::: GIVEN PASSAGE

The deficiencies of local collective self-sufficiency and production for direct use- values can be overcome through low levels of exchange enabled by e- communication, negotiated on terms specific to the potential and limits of the people and landscape in question. Thus spheres of exchange would be minimal and formal and either of mutual advantage to two exchanging individuals or communities or involve multilateral benefits to many individuals or communities.
Agreements would be formalised and dissolved by official independent mediating parties. Most importantly these exchange networks would complement communities living simply on production for direct use-values, exercising independence as well as benefiting from
efficiencies evolving from collective self-sufficiency, by offering complementary and supplementary goods and services in exchange for the same.
To achieve local collective sufficiency, inhabitants will have use-rights and responsibilities for landscapes in the water catchments that substantially support them. Local, community-based forms of living, producing and exchanging that emphasise communal sufficiency are the most environmentally friendly because they minimise energy and resources otherwise wasted on transport and economise through providing directly for most daily needs.
In as much as local regions develop in communally sufficient ways they are socially and environmentally semi-autonomous, robust and resilient. Communal sufficiency overcomes limitations of self-sufficiency by economising on effort and by making use of economies of scale through the use of resources, including energy. Subsistence activities include collecting, growing, harvesting, storing and preserving foods in as environmentally friendly ways as possible, exercising principles such as those developed by permaculture and the slow-food movement.
A ‘whole person’ exercises skills and develops knowledge in a range of activities. Compact communities would nurture people, and be nurtured by people, who had a range of skills and applied them regularly in various ways, namely: subsistence, sharing, caring, learning and teaching.
Work time would be divided between these activities so that, ideally, every person would participate, say one day a week, in production and exchange of the provision of subsistence goods and services, including food, clothing, houses, furniture, equipment and buildings for households and neighbourhoods, and all the goods and services involved with electronic communications. Another day would be spent in caring activities: caring for children, sick and aged people, in a range of duties, including exercising the skills of
‘barefoot doctors’ complemented by highly skilled practitioners. Yet another day would be spent on decision-making and communicating with compact partners and in the activities of networks. Continuous training would characterise compact communities.

::::::
::: DATASET

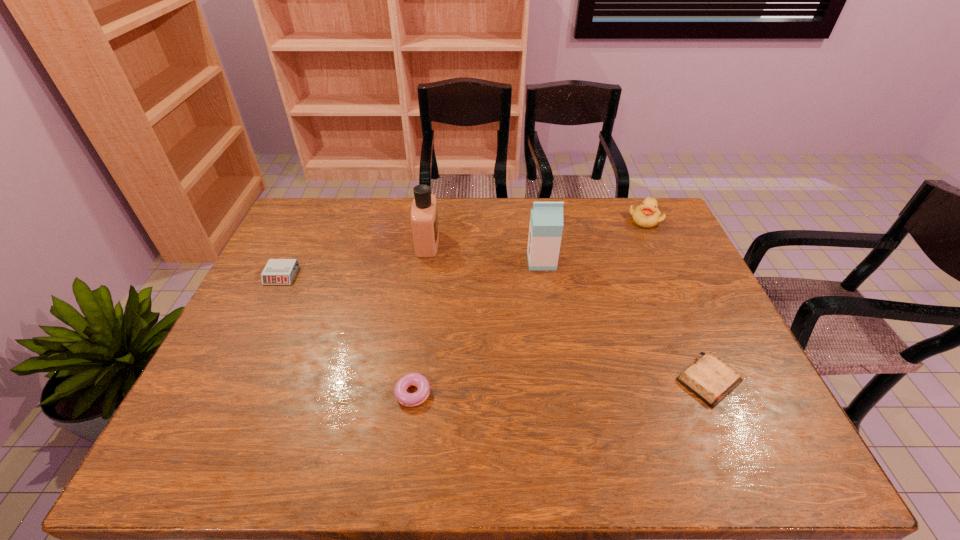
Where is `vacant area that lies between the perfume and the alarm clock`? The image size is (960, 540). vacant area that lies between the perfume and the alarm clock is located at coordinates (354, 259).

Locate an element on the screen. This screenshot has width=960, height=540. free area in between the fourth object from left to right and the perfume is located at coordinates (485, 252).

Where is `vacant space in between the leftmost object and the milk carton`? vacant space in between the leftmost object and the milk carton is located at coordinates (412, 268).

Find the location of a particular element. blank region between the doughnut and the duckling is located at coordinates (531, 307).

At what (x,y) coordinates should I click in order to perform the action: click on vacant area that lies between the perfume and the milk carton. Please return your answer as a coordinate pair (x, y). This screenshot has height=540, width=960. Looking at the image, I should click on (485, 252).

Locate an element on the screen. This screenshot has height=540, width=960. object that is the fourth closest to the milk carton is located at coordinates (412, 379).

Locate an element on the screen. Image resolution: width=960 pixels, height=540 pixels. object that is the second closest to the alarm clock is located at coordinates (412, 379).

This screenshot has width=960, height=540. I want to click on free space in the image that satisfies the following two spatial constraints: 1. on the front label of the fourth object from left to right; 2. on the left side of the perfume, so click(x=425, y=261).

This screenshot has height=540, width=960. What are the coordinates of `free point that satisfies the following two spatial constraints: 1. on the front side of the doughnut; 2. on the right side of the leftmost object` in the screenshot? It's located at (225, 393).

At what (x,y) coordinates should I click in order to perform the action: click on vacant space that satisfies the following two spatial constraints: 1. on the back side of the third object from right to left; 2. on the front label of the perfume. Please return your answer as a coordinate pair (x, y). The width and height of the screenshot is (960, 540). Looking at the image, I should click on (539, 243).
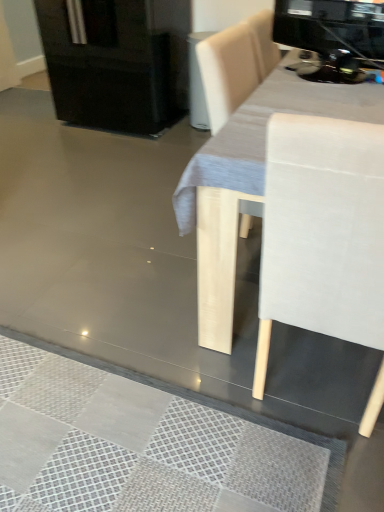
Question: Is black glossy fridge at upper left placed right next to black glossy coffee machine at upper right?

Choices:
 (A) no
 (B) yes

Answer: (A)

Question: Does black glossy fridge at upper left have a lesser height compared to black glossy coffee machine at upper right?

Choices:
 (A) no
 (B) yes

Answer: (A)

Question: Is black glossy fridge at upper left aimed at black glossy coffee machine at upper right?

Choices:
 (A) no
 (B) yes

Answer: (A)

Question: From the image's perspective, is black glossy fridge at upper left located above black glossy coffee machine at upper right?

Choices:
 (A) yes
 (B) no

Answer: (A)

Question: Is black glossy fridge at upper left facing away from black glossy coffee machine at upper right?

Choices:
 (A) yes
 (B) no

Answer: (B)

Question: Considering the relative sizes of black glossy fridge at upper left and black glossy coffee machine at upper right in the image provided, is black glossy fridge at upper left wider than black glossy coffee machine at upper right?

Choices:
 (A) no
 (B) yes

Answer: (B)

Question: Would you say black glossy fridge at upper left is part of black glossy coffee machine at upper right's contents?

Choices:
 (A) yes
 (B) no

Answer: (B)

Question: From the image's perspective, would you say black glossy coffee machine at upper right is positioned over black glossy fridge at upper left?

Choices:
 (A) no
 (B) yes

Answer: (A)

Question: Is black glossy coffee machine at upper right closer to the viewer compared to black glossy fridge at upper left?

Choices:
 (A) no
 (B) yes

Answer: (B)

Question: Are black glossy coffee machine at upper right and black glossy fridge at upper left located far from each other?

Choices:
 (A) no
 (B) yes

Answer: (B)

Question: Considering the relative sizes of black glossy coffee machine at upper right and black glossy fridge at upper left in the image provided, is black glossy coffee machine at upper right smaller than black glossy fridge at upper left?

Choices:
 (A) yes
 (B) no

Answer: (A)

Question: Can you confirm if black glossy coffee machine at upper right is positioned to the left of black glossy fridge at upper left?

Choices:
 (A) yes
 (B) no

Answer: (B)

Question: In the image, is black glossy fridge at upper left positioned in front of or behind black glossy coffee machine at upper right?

::::::

● **REQUIRED TASKS**
A. Find every line in the rows that contains the string "lies", matching case exactly, and copy each of those lines.
B. Pick up the passage on compact communities and local sufficiency where it stops, and keep writing it.

● **RESULTS FOR EACH TASK**
A.
Where is `vacant area that lies between the perfume and the alarm clock`? The image size is (960, 540). vacant area that lies between the perfume and the alarm clock is located at coordinates (354, 259).
At what (x,y) coordinates should I click in order to perform the action: click on vacant area that lies between the perfume and the milk carton. Please return your answer as a coordinate pair (x, y). This screenshot has height=540, width=960. Looking at the image, I should click on (485, 252).

B.
Spheres of production and exchange would focus on the local, regional and global. These spheres would follow ecological as well as social rationales with local economies based on the scale of catchments, along bioregional lines. Households would develop, say
biannually, lists of basic needs and work out to what extent they could fulfil their needs through self-sufficiency, such as through their household gardens, kitchen baking, preserving and storing, and milk, meat and other products from domesticated animals, including fowls and goats. Households would grow and create according to appropriate principles and technology, such as giving priority to indigenous vegetation and animals and sustainable practices infused with permaculture approaches.
Neighbourhood farming and industrial facilities would complement the needs of households and provide workspaces for householders to exercise a wider sphere of activities related to collective sufficiency. Each neighbourhood would identify the potential specific to their landscape for easily producing surpluses that met deficiencies in other neighbourhoods, or offering use-rights for specific purposes to their pockets of forest or marine areas for other local neighbourhoods to meet their subsistence needs. Neighbourhood audits would estimate production to account for accidental shortfalls and unpredictable losses but also coordinate with wider catchment-based networks so that such surpluses could act as a wider safety store to avoid waste.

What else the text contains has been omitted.